This blog post defines what POS tags are, explains manual and automatic POS tagging and points readers to Sketch Engine where they can have their texts tagged automatically in many languages.
What is a POS tag?
A POS tag (or part-of-speech tag) is a special label assigned to each token (word) in a text corpus to indicate the part of speech and often also other grammatical categories such as tense, number (plural/singular), case etc. POS tags are used in corpus searches and in text analysis tools and algorithms.
A set of all POS tags used in a corpus is called a tagset. Tagsets for different languages are typically different. They can be completely different for unrelated languages and very similar for similar languages, but this is not always the rule. Tagsets can also go to a different level of detail. Basic tagsets may only include tags for the most common parts of speech (N for noun, V for verb, A for adjective etc.). It is, however, more common to go into more detail and distinguish between nouns in singular and plural, verbal conjugations, tenses, aspect, voice and much more. Individual researchers might even develop their own very specialized tagsets to accommodate their research needs.
How can I…?
POS-tag my data
Upload your data/text into Sketch Engine to pos-tag and lemmatize them automatically. Then download the processed data.
use my own POS tags
Data can be annotated manually to introduce specific tags or attributes or data annotated automatically can be post-edited.
see some tagsets
All tagsets used in Sketch Engine are published online.
A concordance from Sketch Engine with POS tags displayed.
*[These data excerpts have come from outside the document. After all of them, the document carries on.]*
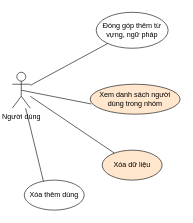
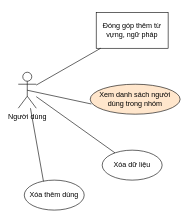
  <mxCell id="0" />
  <mxCell id="1" parent="0" />
- <mxCell id="2" value="Người dùng&lt;br&gt;" style="shape=umlActor;verticalLabelPosition=bottom;verticalAlign=top;html=1;outlineConnect=0;" vertex="1" parent="1"><mxGeometry x="20" y="120" width="30" height="60" as="geometry" /></mxCell>
- <mxCell id="3" value="Đóng góp thêm từ vựng, ngữ pháp" style="ellipse;whiteSpace=wrap;html=1;" vertex="1" parent="1"><mxGeometry x="160" y="20" width="120" height="60" as="geometry" /></mxCell>
+ <mxCell id="2" value="Người dùng&lt;br&gt;" style="shape=umlActor;verticalLabelPosition=bottom;verticalAlign=top;html=1;outlineConnect=0;" vertex="1" parent="1"><mxGeometry x="30" y="120" width="30" height="60" as="geometry" /></mxCell>
+ <mxCell id="3" value="Đóng góp thêm từ vựng, ngữ pháp" style="whiteSpace=wrap;html=1;rounded=0;" vertex="1" parent="1"><mxGeometry x="160" y="20" width="120" height="60" as="geometry" /></mxCell>
  <mxCell id="4" value="Xem danh sách người dùng trong nhóm" style="ellipse;whiteSpace=wrap;html=1;fillColor=#ffe6cc;" vertex="1" parent="1"><mxGeometry x="150" y="140" width="150" height="50" as="geometry" /></mxCell>
- <mxCell id="5" value="Xóa dữ liệu" style="ellipse;whiteSpace=wrap;html=1;fillColor=#ffe6cc;" vertex="1" parent="1"><mxGeometry x="170" y="250" width="100" height="50" as="geometry" /></mxCell>
+ <mxCell id="5" value="Xóa dữ liệu" style="ellipse;whiteSpace=wrap;html=1;" vertex="1" parent="1"><mxGeometry x="170" y="250" width="100" height="50" as="geometry" /></mxCell>
  <mxCell id="6" value="" style="endArrow=none;html=1;rounded=0;" edge="1" parent="1" source="2" target="3"><mxGeometry width="50" height="50" relative="1" as="geometry"><mxPoint x="310" y="220" as="sourcePoint" /><mxPoint x="360" y="170" as="targetPoint" /></mxGeometry></mxCell>
  <mxCell id="7" value="" style="endArrow=none;html=1;rounded=0;exitX=0.5;exitY=0.5;exitDx=0;exitDy=0;exitPerimeter=0;entryX=0.013;entryY=0.66;entryDx=0;entryDy=0;entryPerimeter=0;" edge="1" parent="1" source="2" target="4"><mxGeometry width="50" height="50" relative="1" as="geometry"><mxPoint x="310" y="220" as="sourcePoint" /><mxPoint x="360" y="170" as="targetPoint" /></mxGeometry></mxCell>
  <mxCell id="8" value="" style="endArrow=none;html=1;rounded=0;" edge="1" parent="1" source="2" target="5"><mxGeometry width="50" height="50" relative="1" as="geometry"><mxPoint x="310" y="220" as="sourcePoint" /><mxPoint x="360" y="170" as="targetPoint" /></mxGeometry></mxCell>
  <mxCell id="9" value="Xóa thêm dùng" style="ellipse;whiteSpace=wrap;html=1;" vertex="1" parent="1"><mxGeometry x="40" y="300" width="100" height="50" as="geometry" /></mxCell>
  <mxCell id="10" value="" style="endArrow=none;html=1;rounded=0;entryX=0.32;entryY=0.04;entryDx=0;entryDy=0;entryPerimeter=0;" edge="1" parent="1" source="2" target="9"><mxGeometry width="50" height="50" relative="1" as="geometry"><mxPoint x="310" y="220" as="sourcePoint" /><mxPoint x="360" y="170" as="targetPoint" /></mxGeometry></mxCell>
What are POS tags used for?
POS tags make it possible for automatic text processing tools to take into account which part of speech each word is. This facilitates the use of linguistic criteria in addition to statistics.
For languages where the same word can have different parts of speech, e.g. work in English, POS tags are used to distinguish between the occurrences of the word when used as a noun or verb.
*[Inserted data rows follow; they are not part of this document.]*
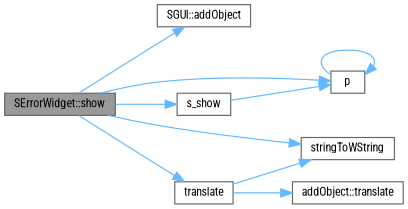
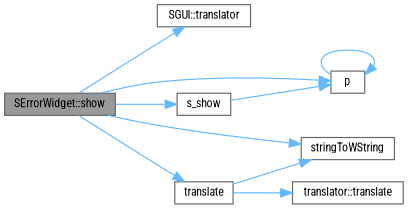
  digraph {
    fontname="Roboto Condensed"
    rankdir=LR
    node [color=grey40 fillcolor=white fontname="Roboto Condensed" fontsize=10 shape=box style=filled]
    edge [color=steelblue1 fontname="Roboto Condensed" fontsize=10 labelfontname=Helvetica labelfontsize=10 style=solid]
    n1 [color=gray40 fillcolor=grey60 fontcolor=black height=0.2 label="SErrorWidget::show" width=0.4]
-   n2 [height=0.2 label="SGUI::addObject" width=0.4]
+   n2 [height=0.2 label="SGUI::translator" width=0.4]
    n3 [height=0.2 label=p width=0.4]
    n4 [height=0.2 label=s_show width=0.4]
    n5 [height=0.2 label=stringToWString width=0.4]
    n6 [height=0.2 label=translate width=0.4]
-   n7 [height=0.2 label="addObject::translate" width=0.4]
+   n7 [height=0.2 label="translator::translate" width=0.4]
    n1 -> n2
    n1 -> n3
    n1 -> n4
    n1 -> n5
    n1 -> n6
    n3 -> n3
    n4 -> n3
    n6 -> n5
    n6 -> n7
  }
POS tags are also used to search for examples of grammatical or lexical patterns without specifying a concrete word, e.g. to find examples of any plural noun not preceded by an article.
Or both of the above can be combined, e.g. find the word help used as a noun followed by any verb in the past tense.
POS tagging is often also referred to as annotation or POS annotation.
Annotation by human annotators is rarely used nowadays because it is an extremely laborious process. For best results, more than one annotator is needed and attention must be paid to annotator agreement. This is often facilitated by the use of a specialized annotation software which does not assign POS tags but checks for any inconsistencies between annotators. When the software identifies a word (token) with different POS tags from each annotator, the annotators must find a resolution on how to annotate the word or might decide to expand the tagset to accommodate the new situation.
Nowadays, manual annotation is typically used to annotate a small corpus to be used as training data for the development of a new automatic POS tagger. Annotating modern multi-billion-word corpora manually is unrealistic and automatic tagging is used instead.
Automatic POS annotation
Due to the size of modern corpora, the only viable tagging option is an automatic annotation. The tool that does the tagging is called a POS tagger, or simply a tagger. It can work with a high level of accuracy reaching up to 98 % and the mistakes are typically only limited to phenomena of less interest such as misspelt words, rare usage or interjections (e.g. yuppeeee might be tagged incorrectly). Ambiguity also poses a problem. In the sentence Time flies., it is difficult to tell if it is made up of noun + verb or verb + noun. The latter meaning Use a stopwatch to measure (the movement of) insects. :-) Despite certain inaccuracies, modern tools are able to annotate a vast majority of the corpus correctly and the mistakes they make hardly ever cause problems when using the corpus.
During the development of an automatic POS tagger, a small sample (at least 1 million words) of manually annotated training data is needed. The tagger uses it to “learn” how the language should be tagged. It works also with the context of the word in order to assign the most appropriate POS tag. Automatic taggers can only be as good as the quality of the training data. If the training data contain errors or inconsistencies originating from low annotator agreement, data annotated by such taggers will also reflect these problems.
Taggers for each language can be mutually unrelated tools and each one can use different approaches, algorithms, programming languages and configurations. Apart from those, there are also tools which can be trained to process more than one language. The core software stays the same, but a different language model is used for each language.
How to POS tag your data?
DIY approach – open source POS taggers
Many POS taggers are available for download on the internet and are often open source. Their use may, however, require adequate (often high-level) technical skill of installing and configuring them.
Ready-made POS tagging solutions
The easiest way to tag your data for parts of speech is to use a ready-made solution such as uploading your texts to Sketch Engine, which already contains POS taggers for many languages. Any text the user uploads are tagged (and often also lemmatized) automatically. No technical knowledge or IT skills are required to have the data tagged. The tagged data can be analysed and searched in Sketch Engine or downloaded for use with other tools.